Q. What if the employee already has health insurance for the child(ren) though a local insurance company?
 
 
A. The employee must contact the Child Support Enforcement Division at the address or phone number listed on the Notice. The agency will require written verification of coverage. The employer must continue with the enrollment process until notified by the Child Support Enforcement Division that health care coverage enrollment of the child(ren) is not required.
 
 
Q. Can the Employer charge a processing fee to the employee for complying with the NMSN?
 
 
A. No.
 
 
Q. What if an Employer does not comply with the NMSN requirements?
 
 
A. Any employer who fails to comply with the NMSN requirements is in violation of New Mexico law. The employer will face possible penalties and sanctions, including fines, and the award of damages.
 
 
Q. What can the Employee do if the employee believes that a National Medical Support Notice has been issued in error?
 
 
A. The employee may contact the issuing agency at the address and telephone number indicated on the NMSN to discuss the matter.
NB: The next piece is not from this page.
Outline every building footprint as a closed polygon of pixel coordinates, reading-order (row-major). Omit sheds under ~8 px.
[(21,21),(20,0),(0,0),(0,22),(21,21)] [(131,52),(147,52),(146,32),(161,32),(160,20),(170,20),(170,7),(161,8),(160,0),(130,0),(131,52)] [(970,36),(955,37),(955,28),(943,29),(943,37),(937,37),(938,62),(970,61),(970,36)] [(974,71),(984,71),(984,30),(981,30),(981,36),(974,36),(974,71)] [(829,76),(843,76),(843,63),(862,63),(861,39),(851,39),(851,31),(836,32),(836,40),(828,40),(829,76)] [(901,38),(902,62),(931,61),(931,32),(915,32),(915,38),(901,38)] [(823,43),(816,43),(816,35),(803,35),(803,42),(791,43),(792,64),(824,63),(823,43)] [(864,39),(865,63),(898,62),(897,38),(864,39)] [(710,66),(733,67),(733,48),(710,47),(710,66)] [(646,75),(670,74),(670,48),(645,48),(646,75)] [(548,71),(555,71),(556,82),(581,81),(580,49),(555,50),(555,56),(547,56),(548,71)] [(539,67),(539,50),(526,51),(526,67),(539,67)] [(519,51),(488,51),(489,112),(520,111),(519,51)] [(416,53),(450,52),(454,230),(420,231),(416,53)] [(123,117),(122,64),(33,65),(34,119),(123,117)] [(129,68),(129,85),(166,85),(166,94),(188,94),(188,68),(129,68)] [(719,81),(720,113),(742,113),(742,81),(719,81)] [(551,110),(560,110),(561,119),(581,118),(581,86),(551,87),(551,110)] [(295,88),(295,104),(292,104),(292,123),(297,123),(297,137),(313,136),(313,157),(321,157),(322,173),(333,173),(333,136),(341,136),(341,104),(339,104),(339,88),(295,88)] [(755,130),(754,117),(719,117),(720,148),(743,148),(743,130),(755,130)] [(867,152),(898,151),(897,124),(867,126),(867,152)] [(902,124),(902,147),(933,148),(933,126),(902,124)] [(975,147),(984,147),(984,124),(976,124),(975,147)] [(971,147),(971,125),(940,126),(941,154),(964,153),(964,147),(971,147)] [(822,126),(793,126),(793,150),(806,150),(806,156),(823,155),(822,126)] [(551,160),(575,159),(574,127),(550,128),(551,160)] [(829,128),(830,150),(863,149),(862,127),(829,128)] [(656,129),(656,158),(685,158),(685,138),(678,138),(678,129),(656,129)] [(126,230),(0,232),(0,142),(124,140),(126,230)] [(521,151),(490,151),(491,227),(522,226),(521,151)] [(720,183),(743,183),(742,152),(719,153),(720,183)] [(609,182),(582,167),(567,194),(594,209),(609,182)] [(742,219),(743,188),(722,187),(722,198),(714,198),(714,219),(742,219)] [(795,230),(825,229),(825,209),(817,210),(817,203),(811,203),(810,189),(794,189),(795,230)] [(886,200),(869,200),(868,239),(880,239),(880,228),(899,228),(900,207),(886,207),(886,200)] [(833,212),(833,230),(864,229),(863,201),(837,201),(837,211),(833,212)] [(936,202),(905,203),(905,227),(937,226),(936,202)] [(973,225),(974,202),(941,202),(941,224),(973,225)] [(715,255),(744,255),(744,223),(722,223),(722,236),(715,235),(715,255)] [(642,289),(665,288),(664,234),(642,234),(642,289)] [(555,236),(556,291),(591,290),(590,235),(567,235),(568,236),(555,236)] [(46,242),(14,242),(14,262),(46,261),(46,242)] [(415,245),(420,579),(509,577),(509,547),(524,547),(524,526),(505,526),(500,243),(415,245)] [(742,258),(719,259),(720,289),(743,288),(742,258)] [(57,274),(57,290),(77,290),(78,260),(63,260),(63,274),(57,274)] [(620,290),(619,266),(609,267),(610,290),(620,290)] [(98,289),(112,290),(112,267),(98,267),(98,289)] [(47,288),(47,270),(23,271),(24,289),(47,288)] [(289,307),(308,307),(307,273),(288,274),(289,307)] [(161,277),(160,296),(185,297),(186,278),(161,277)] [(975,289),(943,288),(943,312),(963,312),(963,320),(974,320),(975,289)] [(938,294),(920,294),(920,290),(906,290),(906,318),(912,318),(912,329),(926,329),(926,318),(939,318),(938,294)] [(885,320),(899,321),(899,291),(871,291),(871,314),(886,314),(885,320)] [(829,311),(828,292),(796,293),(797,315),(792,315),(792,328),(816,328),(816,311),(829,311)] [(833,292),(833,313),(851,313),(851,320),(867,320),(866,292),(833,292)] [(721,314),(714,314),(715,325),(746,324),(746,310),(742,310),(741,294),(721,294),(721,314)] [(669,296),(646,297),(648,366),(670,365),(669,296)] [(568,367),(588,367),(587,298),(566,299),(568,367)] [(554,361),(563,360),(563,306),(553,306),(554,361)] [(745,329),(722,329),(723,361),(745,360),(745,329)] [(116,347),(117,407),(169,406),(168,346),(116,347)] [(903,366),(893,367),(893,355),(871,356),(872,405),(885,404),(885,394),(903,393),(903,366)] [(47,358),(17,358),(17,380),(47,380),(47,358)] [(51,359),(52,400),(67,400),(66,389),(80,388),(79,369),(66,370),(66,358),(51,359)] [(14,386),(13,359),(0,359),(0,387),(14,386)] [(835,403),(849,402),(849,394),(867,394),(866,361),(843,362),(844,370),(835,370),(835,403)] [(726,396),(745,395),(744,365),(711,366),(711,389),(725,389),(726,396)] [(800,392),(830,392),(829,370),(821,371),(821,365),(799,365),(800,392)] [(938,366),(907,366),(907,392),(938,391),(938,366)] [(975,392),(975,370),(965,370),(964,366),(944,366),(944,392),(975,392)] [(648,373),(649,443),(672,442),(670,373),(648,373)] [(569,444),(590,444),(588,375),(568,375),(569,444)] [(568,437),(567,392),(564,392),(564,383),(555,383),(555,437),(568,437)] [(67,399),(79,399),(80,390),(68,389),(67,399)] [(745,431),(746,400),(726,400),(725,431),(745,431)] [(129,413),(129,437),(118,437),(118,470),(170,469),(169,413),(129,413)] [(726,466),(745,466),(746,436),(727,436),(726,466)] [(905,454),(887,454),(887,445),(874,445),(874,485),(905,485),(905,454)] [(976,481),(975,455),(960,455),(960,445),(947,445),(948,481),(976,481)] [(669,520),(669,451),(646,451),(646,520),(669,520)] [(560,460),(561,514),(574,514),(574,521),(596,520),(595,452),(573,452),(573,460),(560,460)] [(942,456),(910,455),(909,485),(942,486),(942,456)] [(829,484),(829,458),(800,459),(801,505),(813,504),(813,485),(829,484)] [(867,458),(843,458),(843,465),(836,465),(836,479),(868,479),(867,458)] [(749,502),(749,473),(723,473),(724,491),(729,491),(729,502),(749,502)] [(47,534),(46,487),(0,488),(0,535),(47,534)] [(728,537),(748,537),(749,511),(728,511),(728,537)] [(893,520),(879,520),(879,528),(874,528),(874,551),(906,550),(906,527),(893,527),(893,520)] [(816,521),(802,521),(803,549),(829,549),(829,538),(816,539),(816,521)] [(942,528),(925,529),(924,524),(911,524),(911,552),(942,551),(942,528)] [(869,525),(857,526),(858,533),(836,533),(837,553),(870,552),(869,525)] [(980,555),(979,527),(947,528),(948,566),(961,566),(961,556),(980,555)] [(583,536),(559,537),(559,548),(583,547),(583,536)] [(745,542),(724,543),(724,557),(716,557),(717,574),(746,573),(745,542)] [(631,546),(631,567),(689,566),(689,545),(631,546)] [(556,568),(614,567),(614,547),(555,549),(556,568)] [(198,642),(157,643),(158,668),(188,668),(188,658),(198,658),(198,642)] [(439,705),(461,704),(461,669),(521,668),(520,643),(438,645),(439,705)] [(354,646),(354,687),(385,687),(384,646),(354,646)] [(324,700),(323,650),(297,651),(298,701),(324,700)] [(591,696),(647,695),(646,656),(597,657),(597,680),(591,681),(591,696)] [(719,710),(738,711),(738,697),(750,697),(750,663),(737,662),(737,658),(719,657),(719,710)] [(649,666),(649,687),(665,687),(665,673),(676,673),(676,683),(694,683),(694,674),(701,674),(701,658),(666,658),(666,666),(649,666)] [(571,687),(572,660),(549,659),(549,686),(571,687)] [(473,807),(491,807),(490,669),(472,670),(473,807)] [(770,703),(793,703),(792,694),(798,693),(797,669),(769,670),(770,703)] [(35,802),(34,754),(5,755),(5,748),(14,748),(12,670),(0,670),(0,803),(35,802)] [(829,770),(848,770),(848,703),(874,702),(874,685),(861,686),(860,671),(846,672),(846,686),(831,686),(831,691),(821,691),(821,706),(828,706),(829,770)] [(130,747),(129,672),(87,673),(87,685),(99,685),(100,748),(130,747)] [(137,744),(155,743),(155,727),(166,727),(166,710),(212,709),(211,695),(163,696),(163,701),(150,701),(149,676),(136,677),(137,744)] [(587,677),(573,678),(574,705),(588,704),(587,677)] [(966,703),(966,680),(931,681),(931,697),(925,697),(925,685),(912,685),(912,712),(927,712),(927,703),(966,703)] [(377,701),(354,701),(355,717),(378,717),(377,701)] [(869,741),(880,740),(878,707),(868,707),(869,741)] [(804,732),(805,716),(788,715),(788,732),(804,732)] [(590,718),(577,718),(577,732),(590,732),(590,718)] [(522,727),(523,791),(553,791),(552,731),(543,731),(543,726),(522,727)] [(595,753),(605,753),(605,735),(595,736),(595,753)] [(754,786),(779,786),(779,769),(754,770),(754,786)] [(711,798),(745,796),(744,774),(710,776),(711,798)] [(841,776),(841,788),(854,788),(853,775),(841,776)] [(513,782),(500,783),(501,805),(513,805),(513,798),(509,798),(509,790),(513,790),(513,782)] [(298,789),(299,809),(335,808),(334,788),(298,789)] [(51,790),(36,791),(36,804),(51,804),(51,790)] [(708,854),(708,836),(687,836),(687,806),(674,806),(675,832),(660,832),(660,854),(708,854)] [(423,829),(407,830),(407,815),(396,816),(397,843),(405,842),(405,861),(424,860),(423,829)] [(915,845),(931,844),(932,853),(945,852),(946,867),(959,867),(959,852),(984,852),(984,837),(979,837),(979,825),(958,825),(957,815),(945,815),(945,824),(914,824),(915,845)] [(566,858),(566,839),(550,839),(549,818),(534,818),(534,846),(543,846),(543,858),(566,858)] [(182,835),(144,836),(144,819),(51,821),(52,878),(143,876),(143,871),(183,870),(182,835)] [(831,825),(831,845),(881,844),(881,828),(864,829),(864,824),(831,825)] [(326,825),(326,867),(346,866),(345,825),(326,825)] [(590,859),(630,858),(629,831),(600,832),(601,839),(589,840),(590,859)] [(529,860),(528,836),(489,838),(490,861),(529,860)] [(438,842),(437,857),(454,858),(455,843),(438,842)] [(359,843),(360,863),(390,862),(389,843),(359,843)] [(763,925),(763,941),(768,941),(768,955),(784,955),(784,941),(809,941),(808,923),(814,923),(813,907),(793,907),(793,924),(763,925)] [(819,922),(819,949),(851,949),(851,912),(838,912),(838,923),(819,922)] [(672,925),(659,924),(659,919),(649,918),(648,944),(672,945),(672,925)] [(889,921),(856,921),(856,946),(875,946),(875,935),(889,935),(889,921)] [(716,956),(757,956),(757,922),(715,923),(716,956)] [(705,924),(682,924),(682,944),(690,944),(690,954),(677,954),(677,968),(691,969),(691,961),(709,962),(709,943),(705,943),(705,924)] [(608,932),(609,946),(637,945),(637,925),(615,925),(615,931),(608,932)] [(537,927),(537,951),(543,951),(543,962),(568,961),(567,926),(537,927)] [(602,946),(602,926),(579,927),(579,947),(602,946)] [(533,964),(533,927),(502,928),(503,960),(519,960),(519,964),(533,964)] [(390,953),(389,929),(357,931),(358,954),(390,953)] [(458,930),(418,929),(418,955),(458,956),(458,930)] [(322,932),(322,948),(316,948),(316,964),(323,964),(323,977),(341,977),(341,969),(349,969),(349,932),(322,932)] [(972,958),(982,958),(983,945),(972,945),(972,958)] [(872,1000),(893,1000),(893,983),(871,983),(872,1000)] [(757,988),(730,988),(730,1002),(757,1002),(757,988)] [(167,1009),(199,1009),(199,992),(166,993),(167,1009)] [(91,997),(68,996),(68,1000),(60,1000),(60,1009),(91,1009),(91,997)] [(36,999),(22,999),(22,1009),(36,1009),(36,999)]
Challenges can be made to the facts of the case, or an erroneous referral only. However, the Employer must proceed to comply with the employer responsibilities under the NMSN until notified by the issuing agency to discontinue withholding.
 
 
Q. If the Plan Administrator determines that the NMSN does not constitute a “qualified medical child support order” (QMCSO) under the Employee Retirement Income Security Act of 1974 (ERISA), what should the Plan Administrator do?
 
 
A. The Plan Administrator should complete Item #5 in the “Plan Administrator Response” portion of the NMSN indicating the deficiency and return it to the issuing agency at the address shown on the NMSN. In addition, the Plan Administrator should inform the non-custodial parent/participant, and the custodial parent of the reasons for determining that the NMSN is not a QMCSO.
 
 
Q. When the employee completes the probationary/waiting period, what should the Employer do?
 
 
A. The employer should notify the Plan Administrator that the probationary/waiting period has ended, and that the Plan Administrator should enroll the child(ren).